Using this classification, SGX has proposed a list of 23 markets which will be classified as Developed Markets. This list includes markets in major financial centres such as the United States, the United Kingdom, Japan and Germany. Markets including Australia, Canada, France, Hong Kong, New Zealand, Spain, Sweden, and Switzerland, will also be classified as Developed Markets.
SGX has also indicated that there would be limited exceptions to the above framework. Such as, when a company has a presence in multiple jurisdictions or when a company’s place of primary listing is on the index providers’ watch-list, such that there is possibility of the primary market losing its Developed Market classification.
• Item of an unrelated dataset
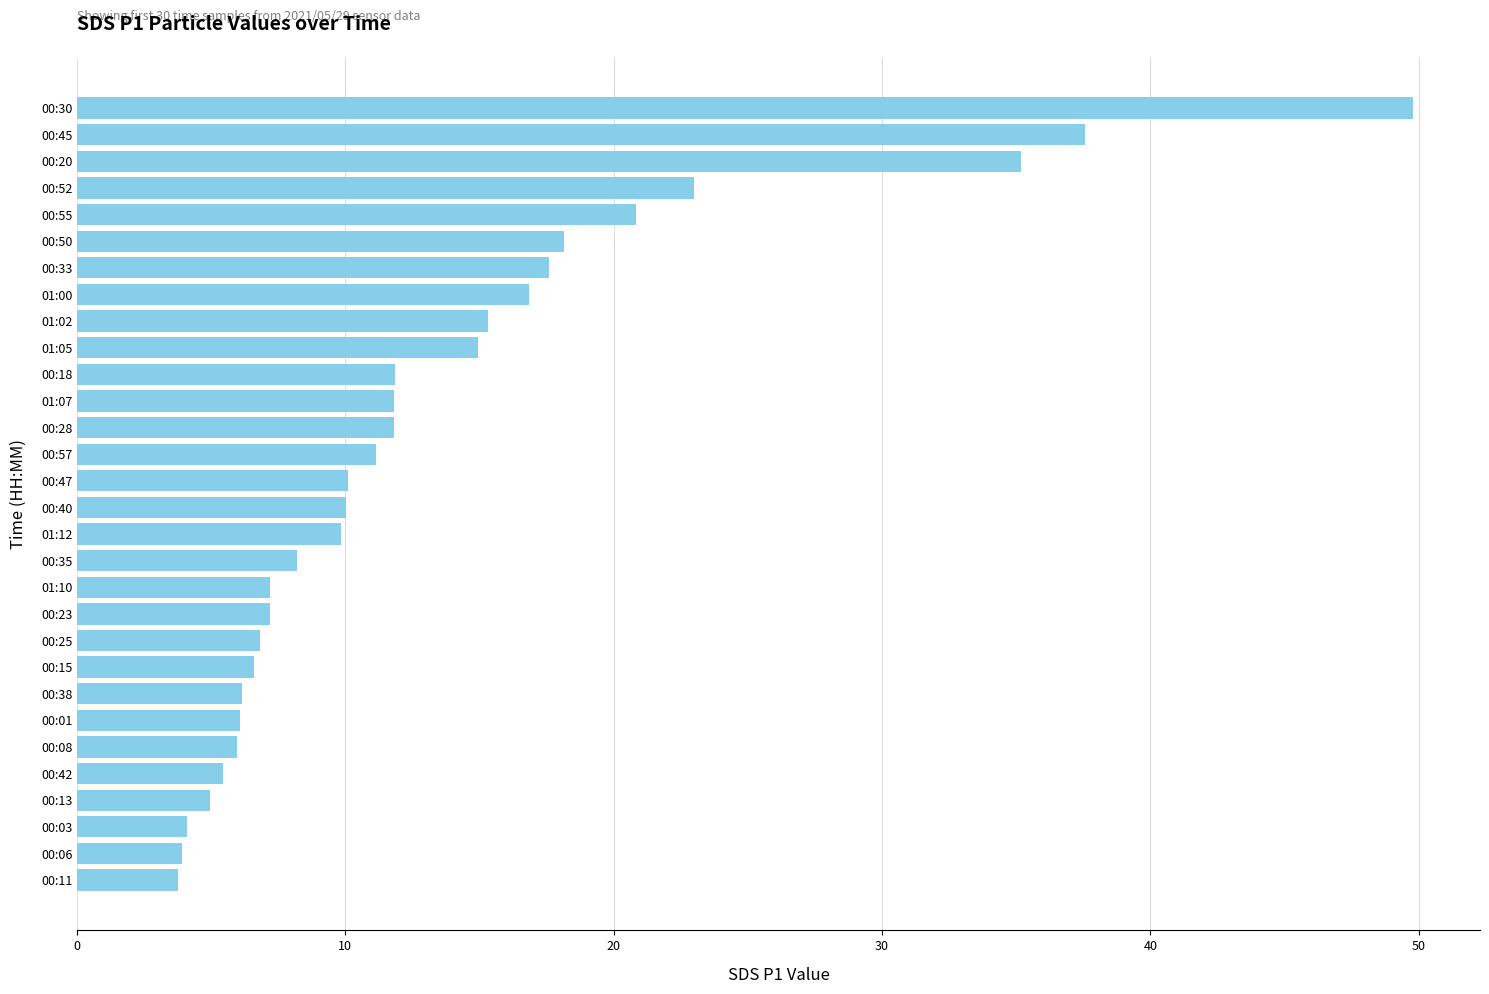

What is the sum of all values?

402.1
In such instances, SGX would conduct a regulatory review to determine if it remains appropriate for a company to be classified as being from a Developed Market based solely on its primary place of listing.
Developing Markets classification
Companies whose place of primary listing is not a Developed Market will be classified as primary listed in a Developing Market. When SGX receives a secondary listing application from a company primary listed in a Developing Market, it is proposed that a full review of the primary exchange’s legal and regulatory requirements will be undertaken to identify the areas of possible enhancements in relation to shareholder protection and corporate governance standards. As is the case under the current framework, if the review indicates that additional safeguards are required, SGX may require the secondary listing applicant to comply with Chapter 9 (Interested Person Transaction), Chapter 10 (Acquisitions and Realisations) and Chapter 13 (Delisting) of the Listing Manual.
Under the proposed new framework, which is intended to be effective from the 4th quarter of 2014, the place of primary listing is the predominant factor in determining if a company would be classified as being from a Developed Market or a Developing Market.
For companies from Developed Markets, it is likely that this would mean a SGX secondary listings process that has greater clarity and expediency given that such companies would not be subject to a SGX regulatory review and would not have any additional continuing listing obligations imposed upon them. For companies from Developing Markets, it would seem that the process would be substantially the same as under the current framework.
A company currently secondary listed on SGX and currently primary listed in a Developed Market, will not be affected by the new framework except in one instance. In particular, if it is currently subject to continuing listing obligations under Chapters 9 (Interested Person Transaction), 10 (Acquisitions and Realisations) and 13 (Delisting) of the Listing Manual, these requirements will cease to apply three months from the date the new framework is implemented.
A company currently secondary listed on SGX and currently primary listed in a Developing Market, will not be affected by the new framework. If it is currently subject to continuing listing obligations under Chapters 9 (Interested Person Transaction), 10 (Acquisitions and Realisations) and 13 (Delisting) of the Listing Manual, these will continue to apply after the new framework is implemented. If it is not currently subject to such obligations, it will not be subject to these obligations when the new framework is implemented.